H1-antihistamines have long been used for mild, isolated, non-progressive cutaneous reactions to help relieving pruritus, hives, angioedema and conjunctivitis. However, H1- and H2-receptor antagonists cannot be used as substitute for epinephrine, but only as adjunctive medications during anaphylaxis [91]. In a recent EAACI systematic review on FA management, it has been reported a weak evidence (level of evidence III, grade C) to support the benefits of H1 antihistamines for children and adults with acute non-life-threatening symptoms of FA [8]. However no evidence for efficacy of antihistamines in the treatment of more severe symptoms was reported. Furthermore, the prophylactic administration of antihistamines can early mask symptoms of anaphylaxis and lead to delayed treatment of dangerous reactions with epinephrine. Inhaled beta-2 adrenergic agonists have been used for the relief of cough and wheezing in addition to epinephrine, but are not a substitute for epinephrine [91]. Oral or intravascular corticosteroids are often administered during an acute reaction to prevent protracted or biphasic episodes of anaphylaxis. Other interventions include supplemental oxygen and fluids which may be considered after the administration of epinephrine depending on the patient’s symptoms [92]. A recent Cochrane review was unable to identify relevant studies with evidence for the use of corticosteroids in anaphylaxis [93].

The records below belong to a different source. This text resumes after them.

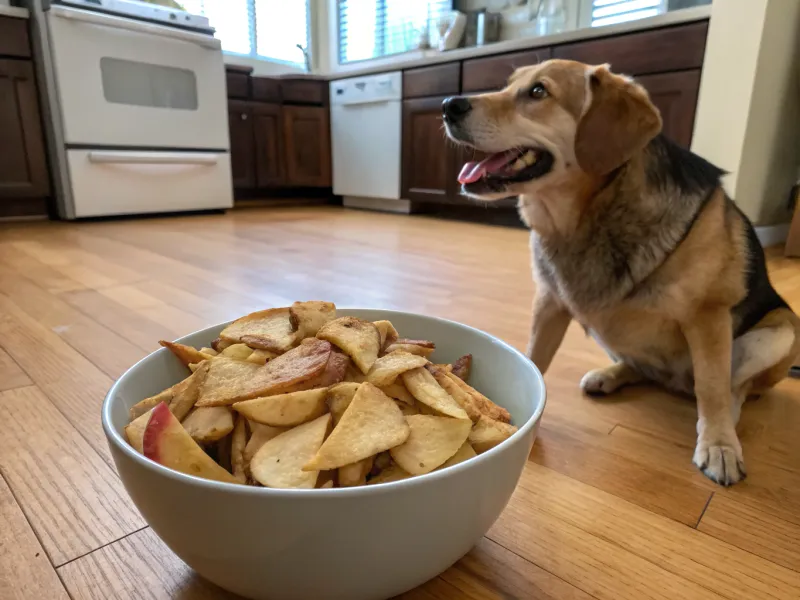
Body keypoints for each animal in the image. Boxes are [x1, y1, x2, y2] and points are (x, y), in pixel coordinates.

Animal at [444, 58, 800, 486]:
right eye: (507, 85)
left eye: (538, 92)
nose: (447, 105)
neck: (583, 218)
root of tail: (675, 381)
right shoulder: (550, 302)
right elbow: (535, 358)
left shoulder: (708, 313)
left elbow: (713, 387)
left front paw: (719, 445)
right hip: (608, 326)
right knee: (643, 368)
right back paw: (610, 375)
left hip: (780, 333)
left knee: (732, 388)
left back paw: (723, 417)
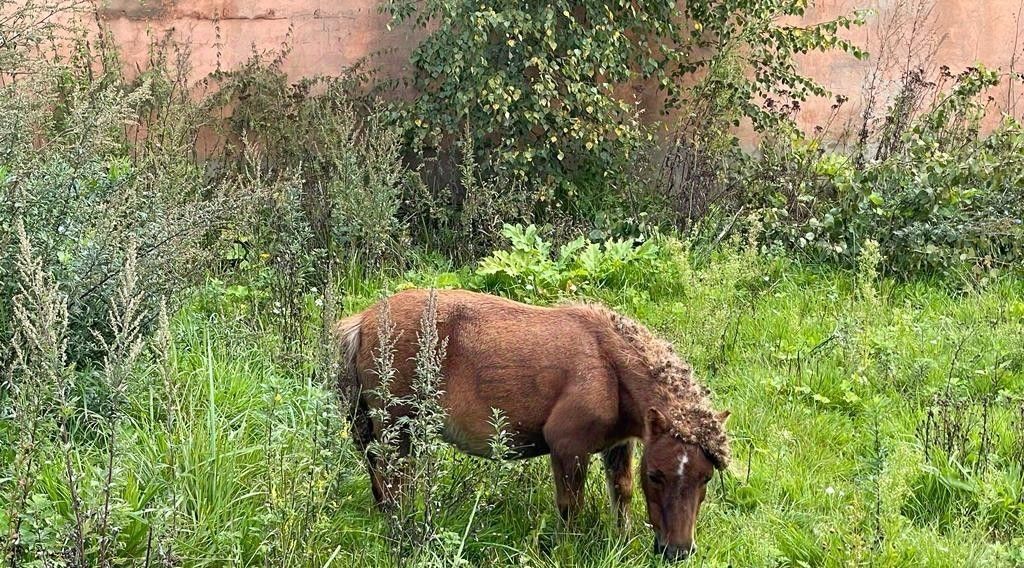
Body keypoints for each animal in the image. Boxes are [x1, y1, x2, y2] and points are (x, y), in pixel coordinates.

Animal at [335, 290, 729, 560]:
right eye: (657, 475)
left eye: (706, 477)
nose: (676, 551)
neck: (608, 366)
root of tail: (364, 319)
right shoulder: (568, 448)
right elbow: (571, 507)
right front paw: (566, 553)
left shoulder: (620, 445)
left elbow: (622, 493)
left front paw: (621, 540)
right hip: (396, 428)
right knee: (393, 482)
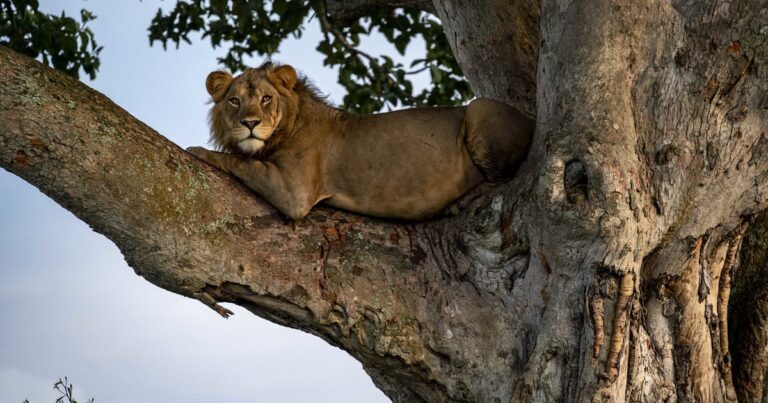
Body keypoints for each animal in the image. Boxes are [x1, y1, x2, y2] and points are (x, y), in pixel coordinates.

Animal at [187, 63, 536, 221]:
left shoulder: (294, 192)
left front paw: (198, 150)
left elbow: (239, 160)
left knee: (501, 180)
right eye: (234, 101)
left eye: (266, 99)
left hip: (478, 108)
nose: (250, 123)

The management of FA in children is improving through the acquisition of new knowledge in the field of diagnosis and treatment. CRD and SOTI are being intensively investigated. Their implementation in routine clinical practice can offer new perspectives in the management of patients with FA. In parallel, education of physicians and food allergic patients about anaphylaxis and its treatment is becoming recognized as an unmet need. The recent integration of all this new knowledge in international guidelines was a great achievement. The broad implementation of these guidelines all over Europe is now the new challenge for specialists, patients and other stakeholders of FA.